> _What you need to do_
List each line in the material below that contains the word "across".

Chart comprehension data
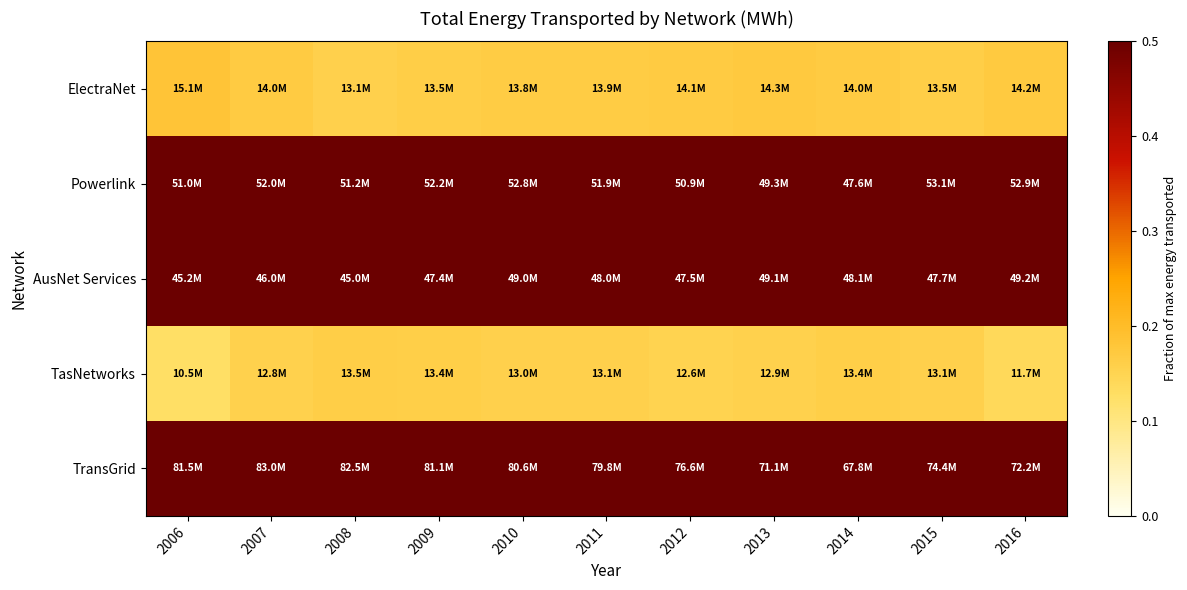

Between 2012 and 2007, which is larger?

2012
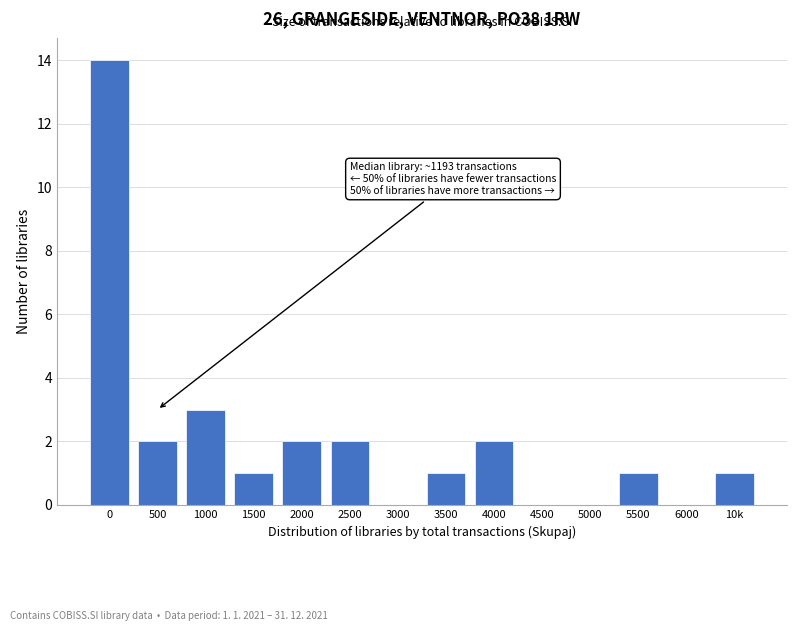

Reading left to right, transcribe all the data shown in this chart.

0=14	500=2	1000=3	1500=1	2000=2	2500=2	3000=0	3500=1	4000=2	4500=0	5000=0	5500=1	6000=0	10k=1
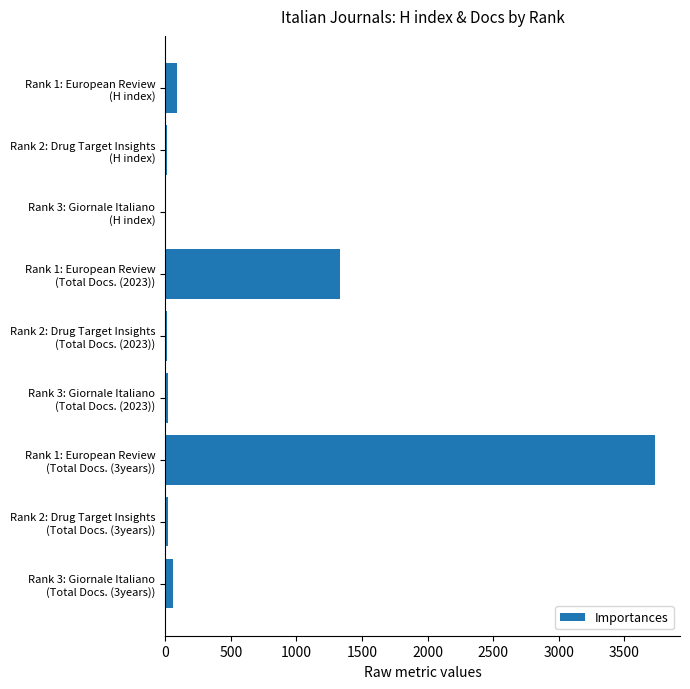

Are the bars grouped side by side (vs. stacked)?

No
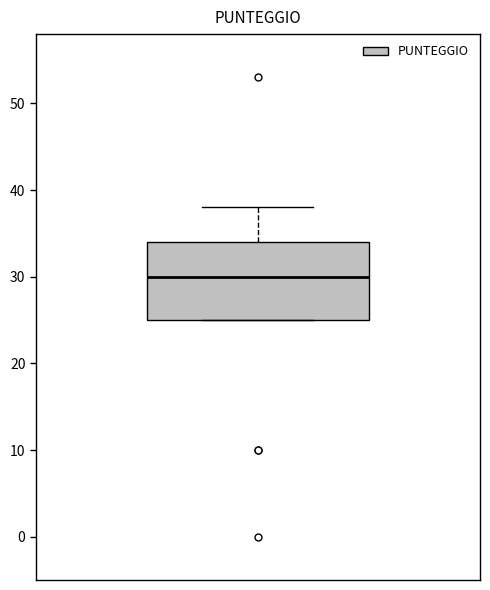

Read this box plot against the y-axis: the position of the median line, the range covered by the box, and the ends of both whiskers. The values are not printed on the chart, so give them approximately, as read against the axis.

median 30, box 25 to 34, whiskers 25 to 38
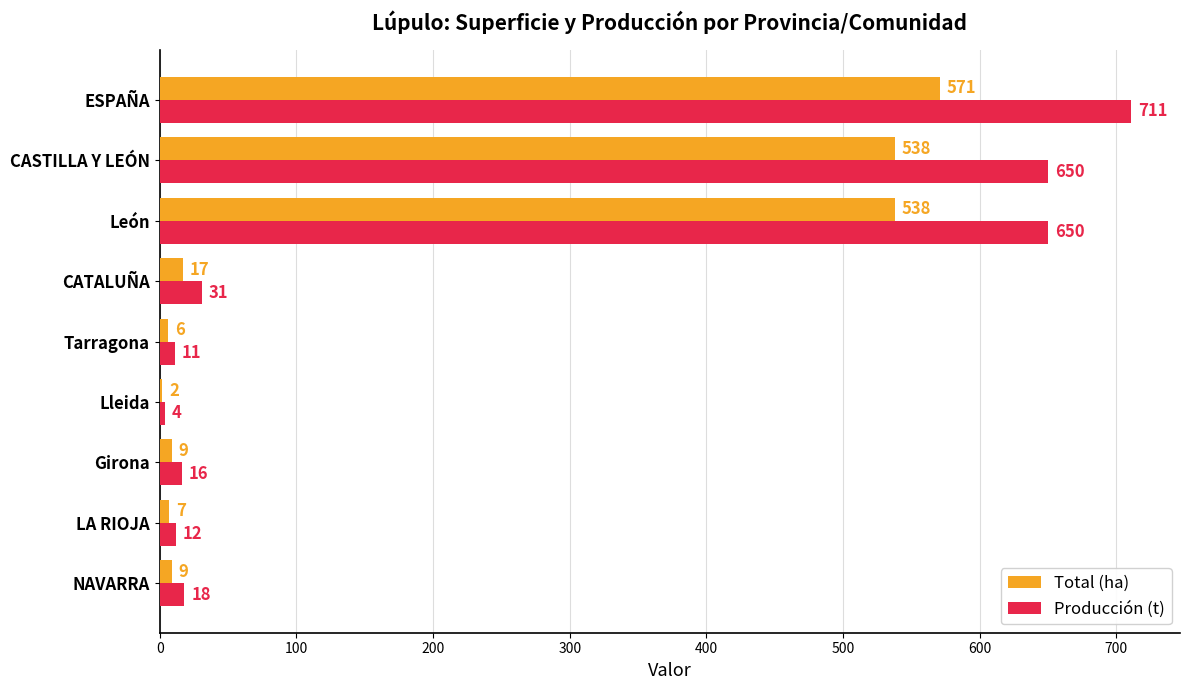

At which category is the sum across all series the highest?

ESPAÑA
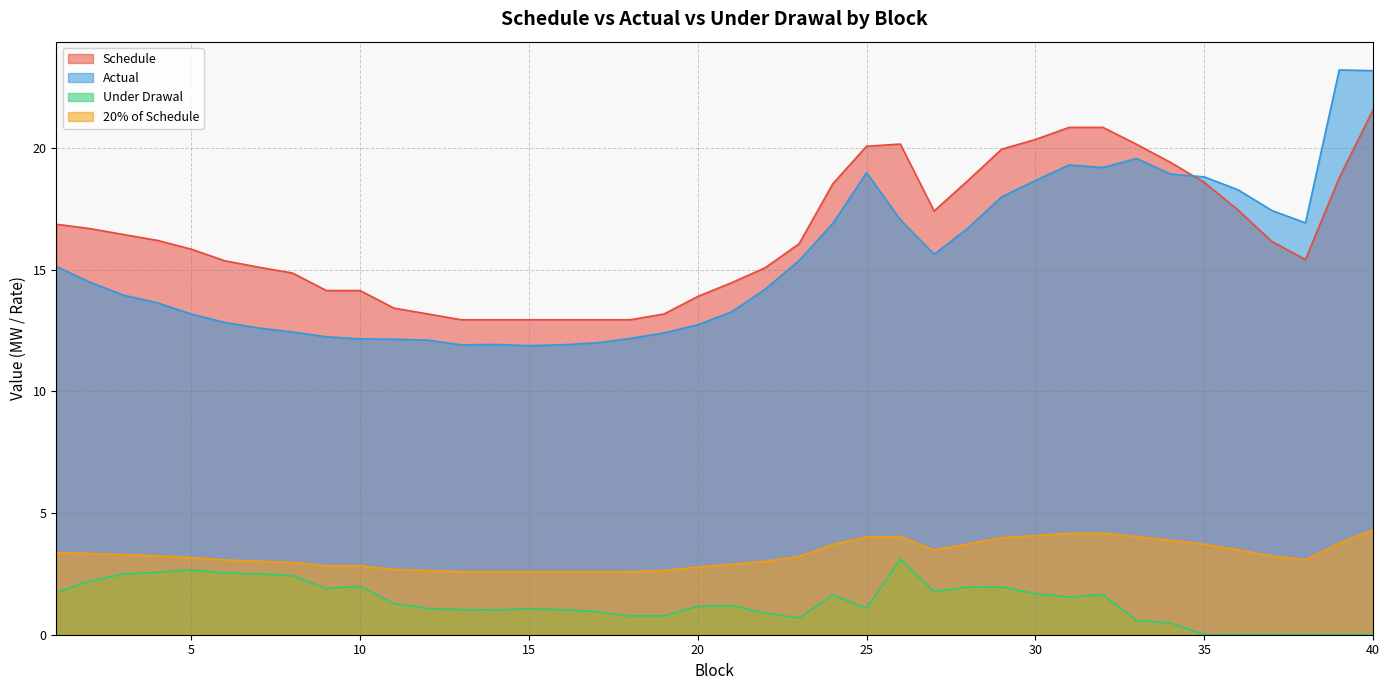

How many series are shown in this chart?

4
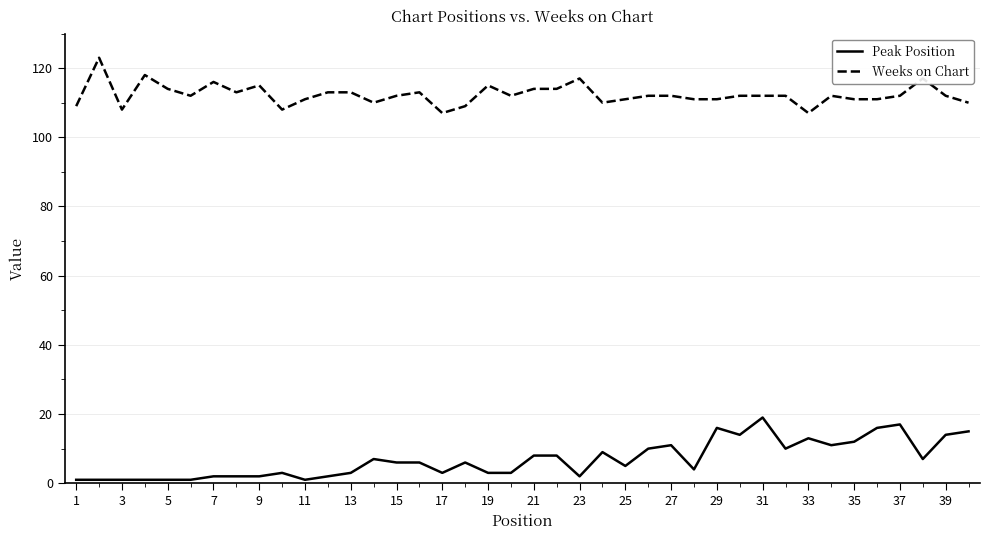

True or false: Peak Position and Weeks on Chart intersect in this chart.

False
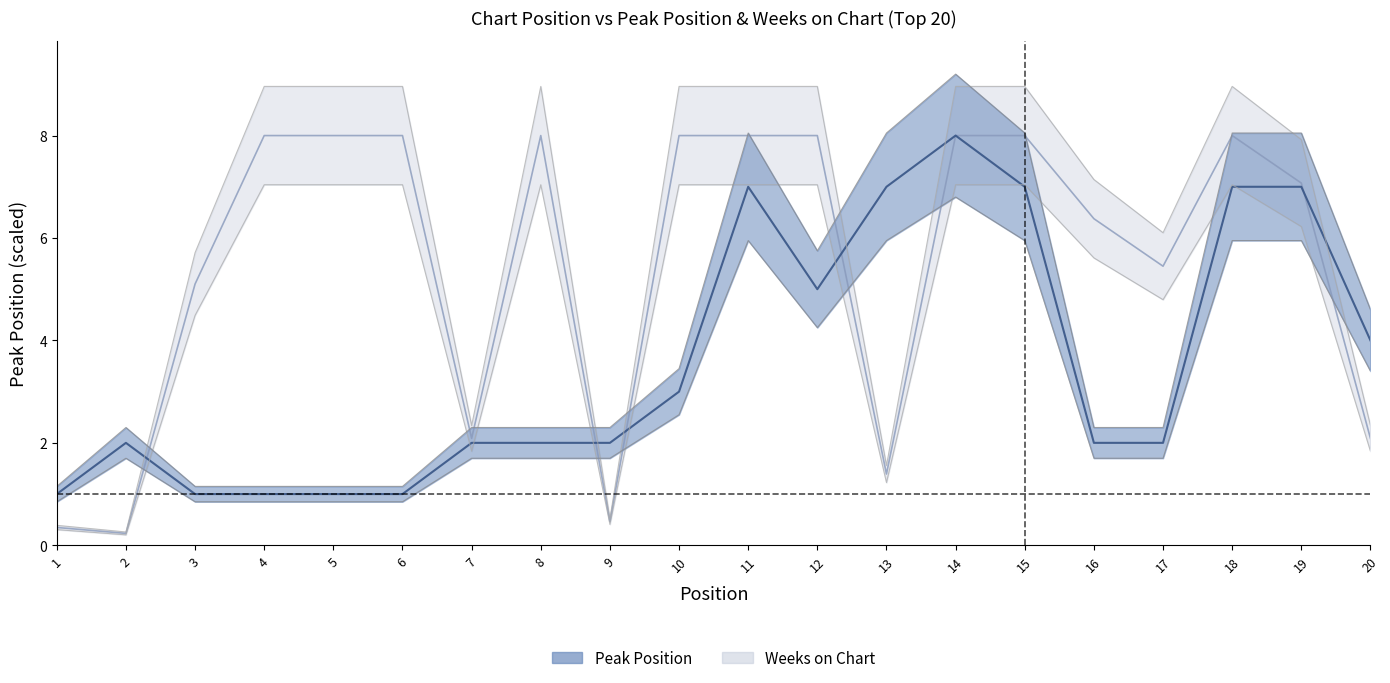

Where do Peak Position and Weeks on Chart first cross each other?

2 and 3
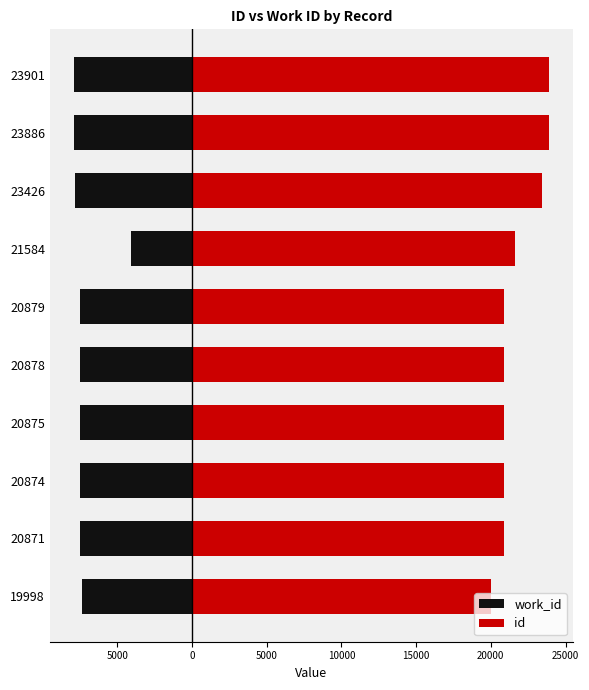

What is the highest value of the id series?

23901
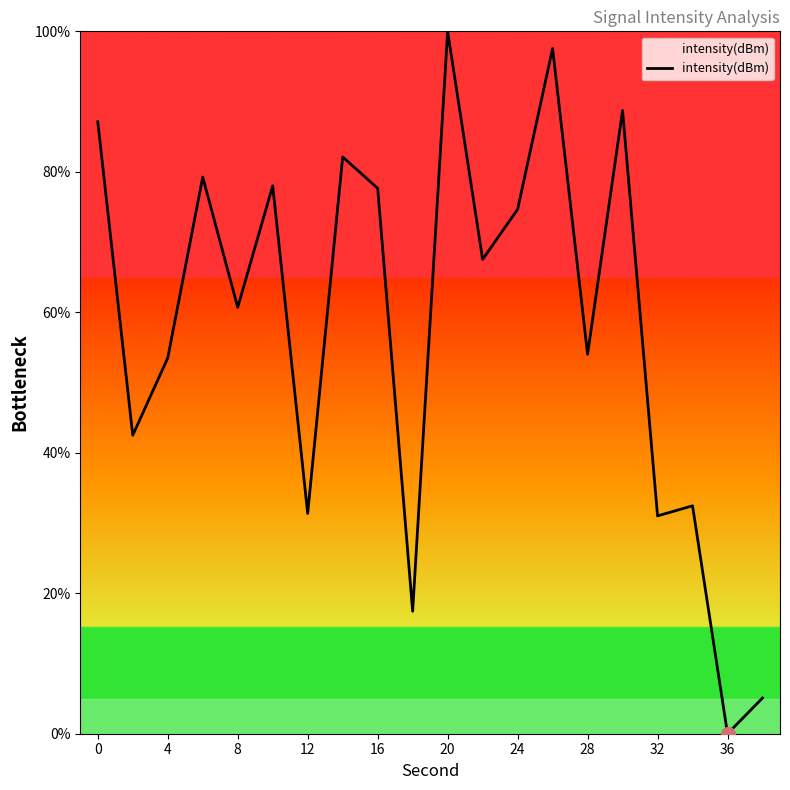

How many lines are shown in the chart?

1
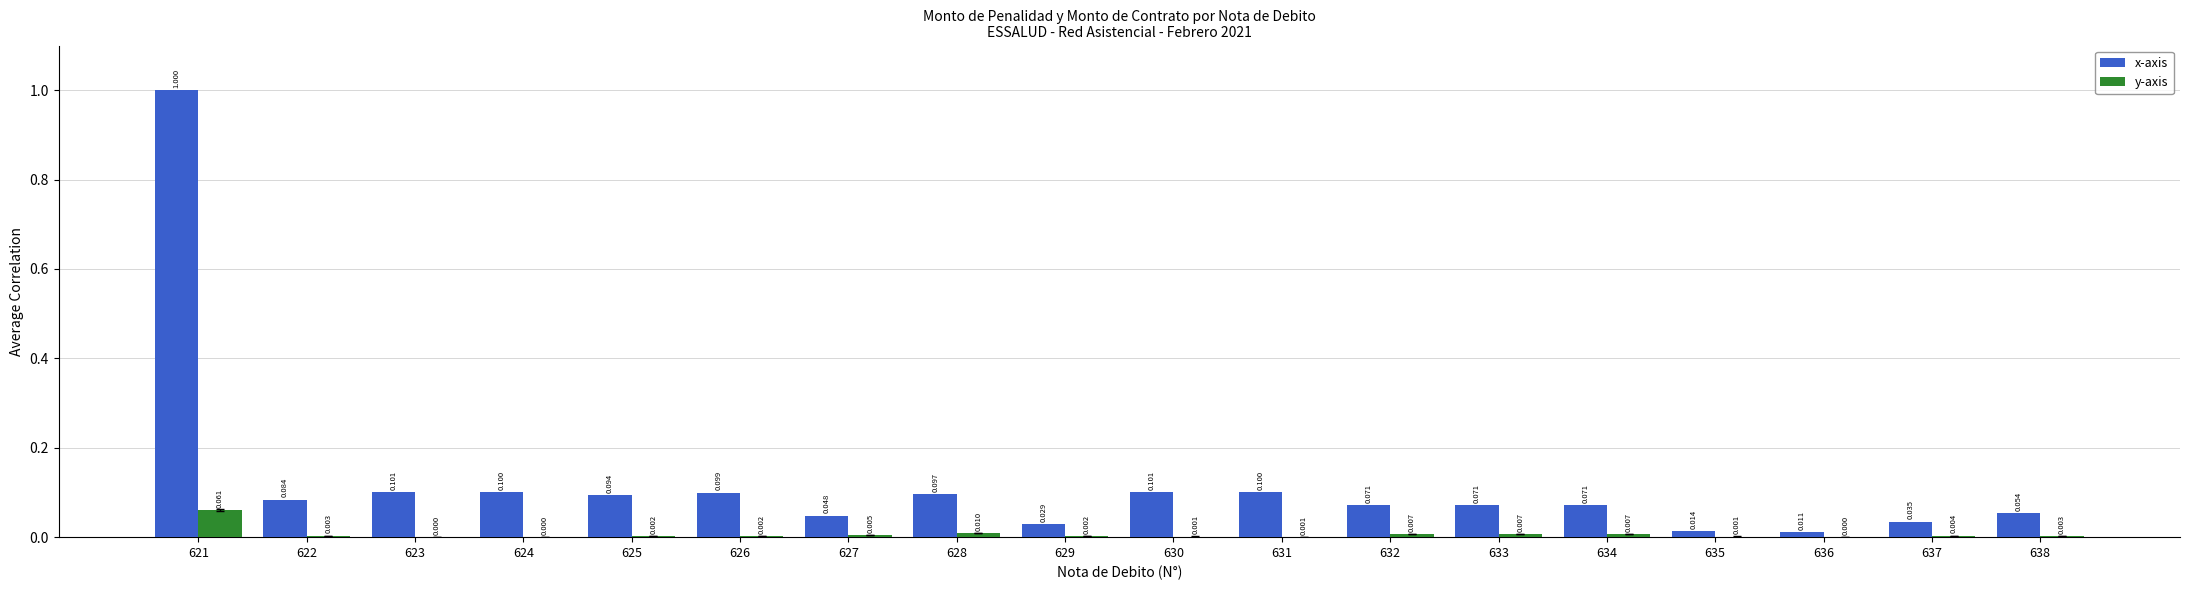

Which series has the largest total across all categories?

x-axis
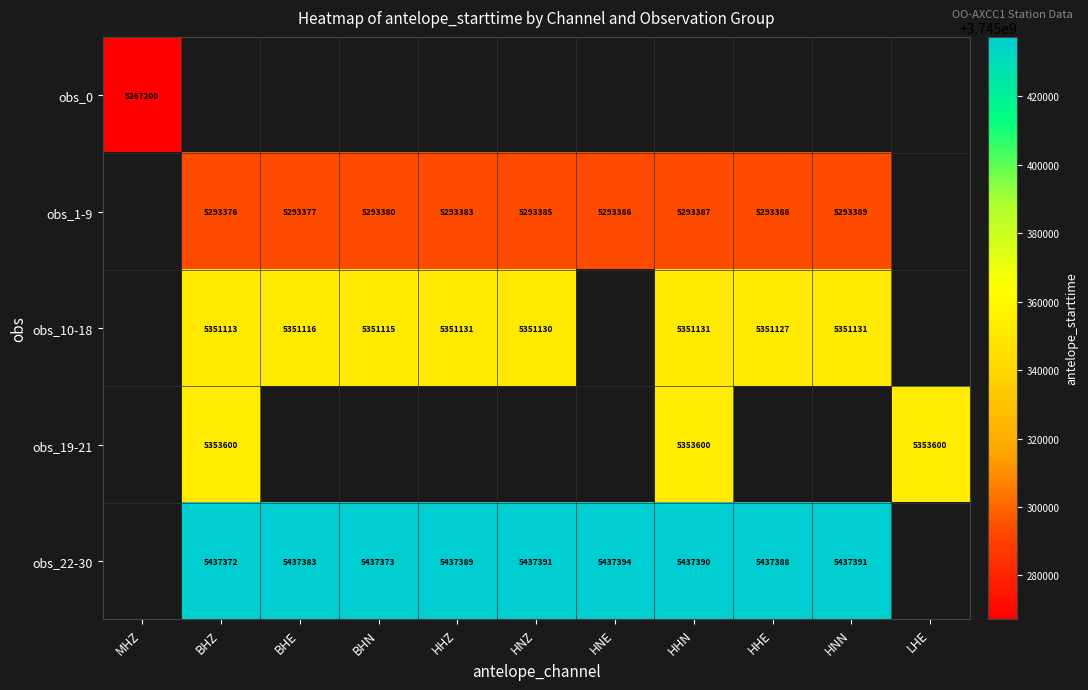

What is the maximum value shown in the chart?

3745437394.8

> _Response_
At which category is the sum across all series the highest?
Which series has the largest total across all categories?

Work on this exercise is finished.